Content-Type

davorg on 2004-03-30T12:58:57

This week I am mostly hating email programs that send out emails with the wrong charset listed in the Content-Type header.

The most common error I see is

Content-Type: text/plain; charset=iso-8859-1

When actually it should be

Content-Type: text/plain; charset=Windows-1252

If an email has the right charset then mutt will display it properly, but if it's wrong then I get a nasty mess and the mail is far harder to read.

It's therefore ironic that the worst offender is a regular email I get from a company who advises on small company PR :)


Sounds like a job for The Demorniser

ajt on 2004-03-30T15:37:35

Sounds like another job for The Demoroniser... Or an equivalent tool.

Re:Sounds like a job for The Demorniser

davorg on 2004-03-30T15:51:23

Actually in this case, the email isn't HTML (I don't read HTML email), it's plain text.

It's probably a programmer somewhere who thinks that iso-8859-1 and Windows-1252 are the same thing.

Re:Sounds like a job for The Demorniser

ajt on 2004-03-31T07:46:01

Fair point. You can probably assume that the main problem is when Windows sends out a Windows encoding say cp-1252, but lies and calls is iso-8859-1.
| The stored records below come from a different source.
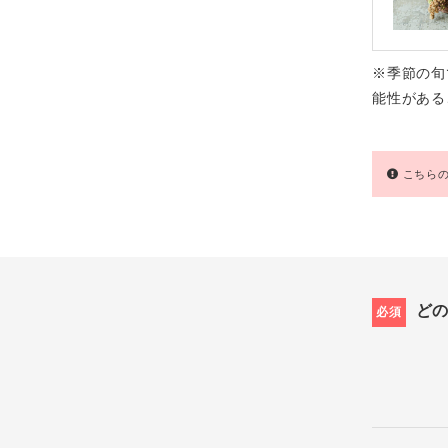
※季節の旬
能性がある
こちらの
ど
必須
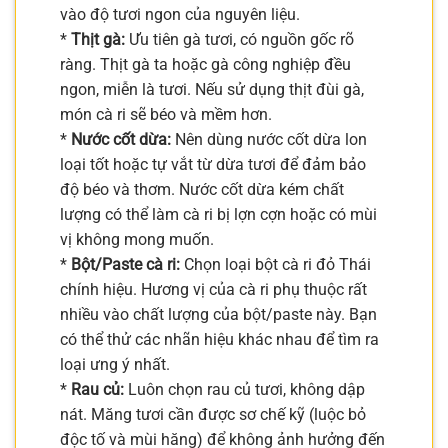
vào độ tươi ngon của nguyên liệu.
*
Thịt gà:
Ưu tiên gà tươi, có nguồn gốc rõ
ràng. Thịt gà ta hoặc gà công nghiệp đều
ngon, miễn là tươi. Nếu sử dụng thịt đùi gà,
món cà ri sẽ béo và mềm hơn.
*
Nước cốt dừa:
Nên dùng nước cốt dừa lon
loại tốt hoặc tự vắt từ dừa tươi để đảm bảo
độ béo và thơm. Nước cốt dừa kém chất
lượng có thể làm cà ri bị lợn cợn hoặc có mùi
vị không mong muốn.
*
Bột/Paste cà ri:
Chọn loại bột cà ri đỏ Thái
chính hiệu. Hương vị của cà ri phụ thuộc rất
nhiều vào chất lượng của bột/paste này. Bạn
có thể thử các nhãn hiệu khác nhau để tìm ra
loại ưng ý nhất.
*
Rau củ:
Luôn chọn rau củ tươi, không dập
nát. Măng tươi cần được sơ chế kỹ (luộc bỏ
độc tố và mùi hăng) để không ảnh hưởng đến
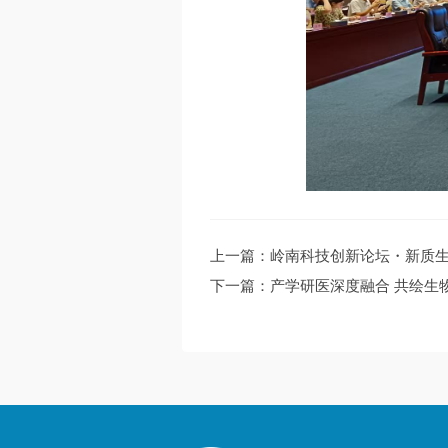
上一篇：岭南科技创新论坛・新质生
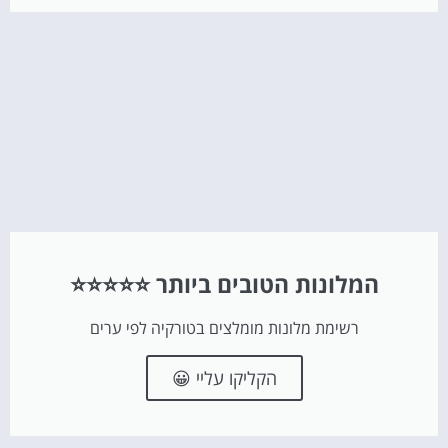
המלונות הטובים ביותר ⭐⭐⭐⭐⭐
רשימת מלונות מומלצים בטורקיה לפי ערים
הקליקו עליי 😀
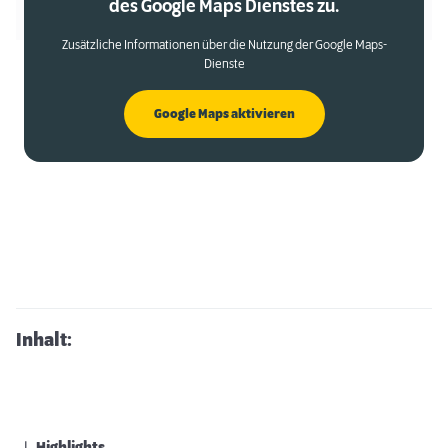
des Google Maps Dienstes zu.
Zusätzliche Informationen über die Nutzung der Google Maps-
Dienste
Google Maps aktivieren
Inhalt:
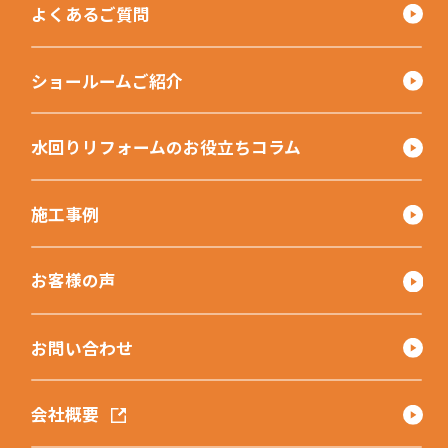
よくあるご質問
ショールームご紹介
水回りリフォームのお役立ちコラム
施工事例
お客様の声
お問い合わせ
会社概要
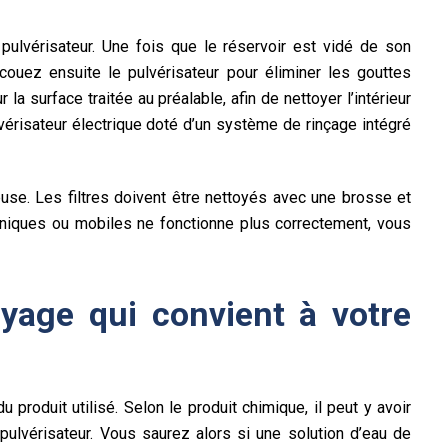
 pulvérisateur. Une fois que le réservoir est vidé de son
ouez ensuite le pulvérisateur pour éliminer les gouttes
r la surface traitée au préalable, afin de nettoyer l’intérieur
érisateur électrique doté d’un système de rinçage intégré
use. Les filtres doivent être nettoyés avec une brosse et
aniques ou mobiles ne fonctionne plus correctement, vous
yage qui convient à votre
u produit utilisé. Selon le produit chimique, il peut y avoir
pulvérisateur. Vous saurez alors si une solution d’eau de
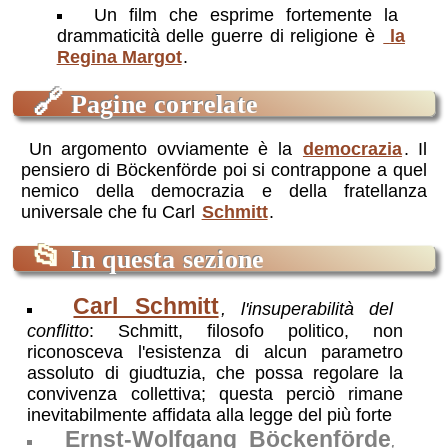
Un film che esprime fortemente la
drammaticità delle guerre di religione è
la
Regina Margot
.
🔗
Pagine correlate
Un argomento ovviamente è la
democrazia
. Il
pensiero di Böckenförde poi si contrappone a quel
nemico della democrazia e della fratellanza
universale che fu Carl
Schmitt
.
📂
In questa sezione
Carl Schmitt
, l'insuperabilità del
conflitto
: Schmitt, filosofo politico, non
riconosceva l'esistenza di alcun parametro
assoluto di giudtuzia, che possa regolare la
convivenza collettiva; questa perciò rimane
inevitabilmente affidata alla legge del più forte
Ernst-Wolfgang Böckenförde
,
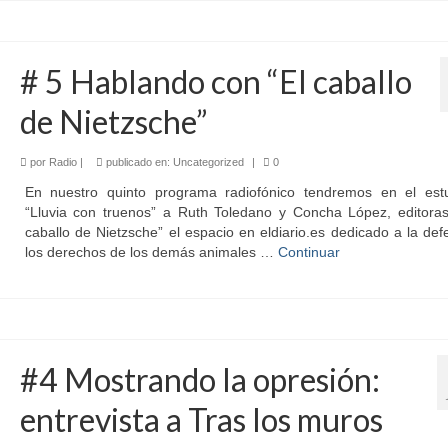
# 5 Hablando con “El caballo
de Nietzsche”
por
Radio
|
publicado en:
Uncategorized
|
0
En nuestro quinto programa radiofónico tendremos en el est
“Lluvia con truenos” a Ruth Toledano y Concha López, editoras
caballo de Nietzsche” el espacio en eldiario.es dedicado a la de
los derechos de los demás animales …
Continuar
#4 Mostrando la opresión:
entrevista a Tras los muros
One possible solution is to scan any iso-8859-1 files, looking for any diagnostic control-code points (Demoroniser has some suggestions for that), and then ask a recoding program convert this to a civilised scheme, or correctly set the Content-Type.
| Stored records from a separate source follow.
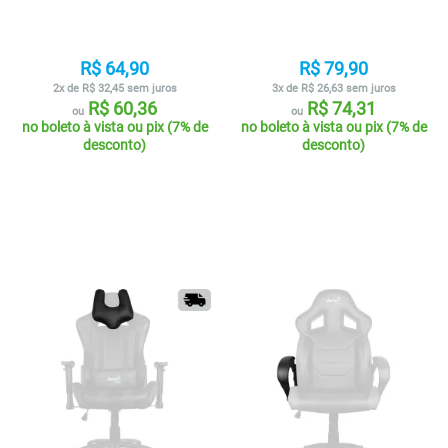
R$ 64,90
R$ 79,90
2x de R$ 32,45 sem juros
3x de R$ 26,63 sem juros
R$ 60,36
R$ 74,31
ou
ou
no boleto à vista ou pix (7% de
no boleto à vista ou pix (7% de
desconto)
desconto)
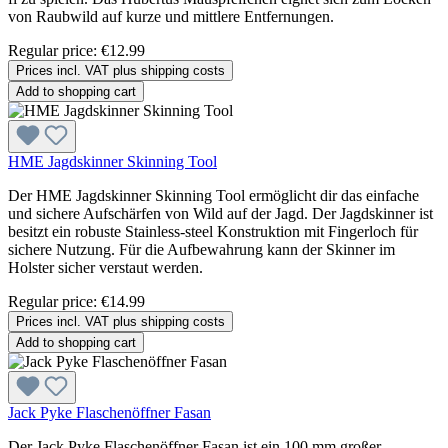
von Raubwild auf kurze und mittlere Entfernungen.
Regular price:
€12.99
Prices incl. VAT plus shipping costs
Add to shopping cart
HME Jagdskinner Skinning Tool
Der HME Jagdskinner Skinning Tool ermöglicht dir das einfache
und sichere Aufschärfen von Wild auf der Jagd. Der Jagdskinner ist
besitzt ein robuste Stainless-steel Konstruktion mit Fingerloch für
sichere Nutzung. Für die Aufbewahrung kann der Skinner im
Holster sicher verstaut werden.
Regular price:
€14.99
Prices incl. VAT plus shipping costs
Add to shopping cart
Jack Pyke Flaschenöffner Fasan
Der Jack Pyke Flaschenöffner Fasan ist ein 100 mm großer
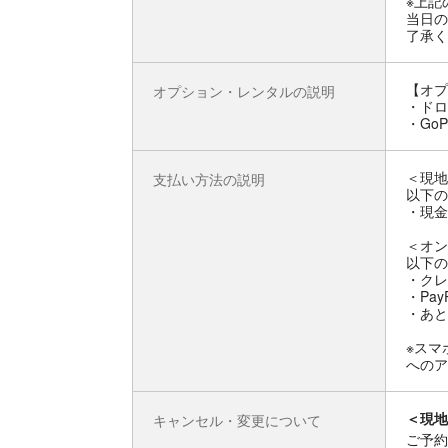
※上記
当日の
了承く
【オプ
オプション・レンタルの説明
・ドロ
・Go
＜現地
支払い方法の説明
以下の
・現金
＜オン
以下の
・クレ
・Pay
・あと
※スマ
へのア
＜現地
キャンセル・変更について
ご予約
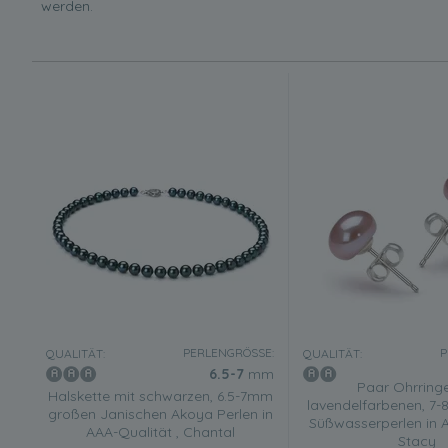
werden.
PERLENGRÖSSE:
P
QUALITÄT:
QUALITÄT:
6.5-7
mm
Paar Ohrringe
Halskette mit schwarzen, 6.5-7mm
lavendelfarbenen, 7
großen Janischen Akoya Perlen in
Süßwasserperlen in A
AAA-Qualität , Chantal
Stacy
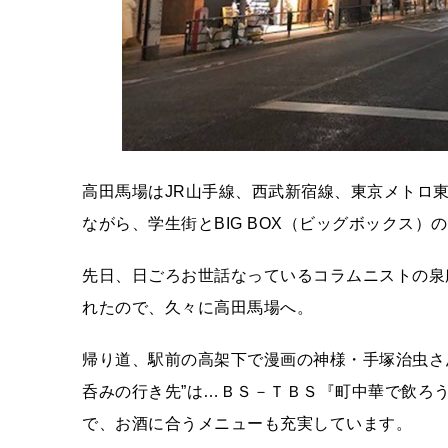
高田馬場はJR山手線、西武新宿線、東京メトロ
ながら、学生街とBIG BOX（ビッグボックス
先日、日ごろお世話なっているコラムニストの泉
れたので、久々に高田馬場へ。
帰り道、駅前の高架下で漫画の神様・手塚治虫さ
呑みの行き先”は…ＢＳ－ＴＢＳ『町中華で飲ろ
で、お酒に合うメニューも充実しています。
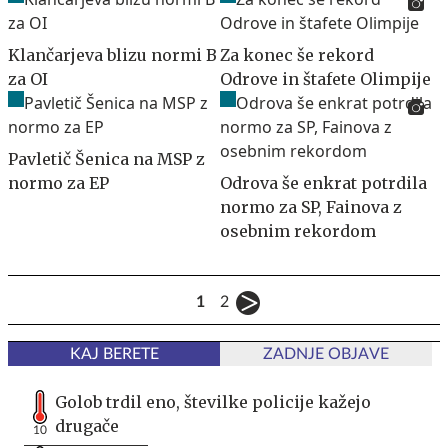
Klančarjeva blizu normi B
Za konec še rekord
za OI
Odrove in štafete Olimpije
Pavletič Šenica na MSP z
normo za EP
Odrova še enkrat potrdila
normo za SP, Fainova z
osebnim rekordom
1
2
KAJ BERETE
ZADNJE OBJAVE
Golob trdil eno, številke policije kažejo
drugače
10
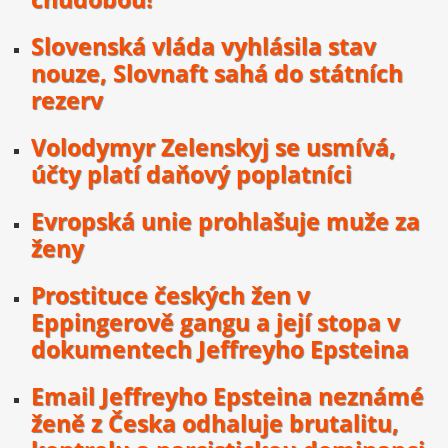
Slovenská vláda vyhlásila stav
nouze, Slovnaft sahá do státních
rezerv
Volodymyr Zelenskyj se usmívá,
účty platí daňový poplatníci
Evropská unie prohlašuje muže za
ženy
Prostituce českých žen v
Eppingerově gangu a její stopa v
dokumentech Jeffreyho Epsteina
Email Jeffreyho Epsteina neznámé
ženě z Česka odhaluje brutalitu,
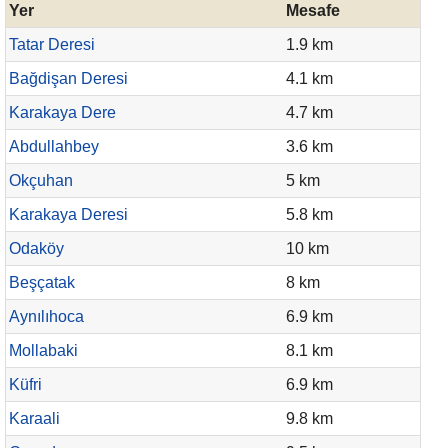
Yer
Mesafe
Tatar Deresi
1.9 km
Bağdişan Deresi
4.1 km
Karakaya Dere
4.7 km
Abdullahbey
3.6 km
Okçuhan
5 km
Karakaya Deresi
5.8 km
Odaköy
10 km
Beşçatak
8 km
Aynılıhoca
6.9 km
Mollabaki
8.1 km
Küfri
6.9 km
Karaali
9.8 km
I have to deal with this all the time, users think that Windows is "correct", then the output a document, incorrectly tagged, and then when they don't see a trademark symbol (™) or micon symbol (µ) on the web site it's my fault! Yesterday several hours were wasted because of the lies that Windows tells...

Re:Sounds like a job for The Demorniser

pudge on 2004-03-31T17:10:06

It's probably a programmer somewhere who thinks that iso-8859-1 and Windows-1252 are the same thing.

It's probably some programmer somewhere who has no idea what charsets are, or didn't bother caring enough to check the output, and just used someone else's code (either an existing library or copy/paste).

Re:Sounds like a job for The Demorniser

davorg on 2004-03-31T17:57:24

You're probably right. And if they did check the output then it was probably in something like Outlook which makes the same broken assumptions.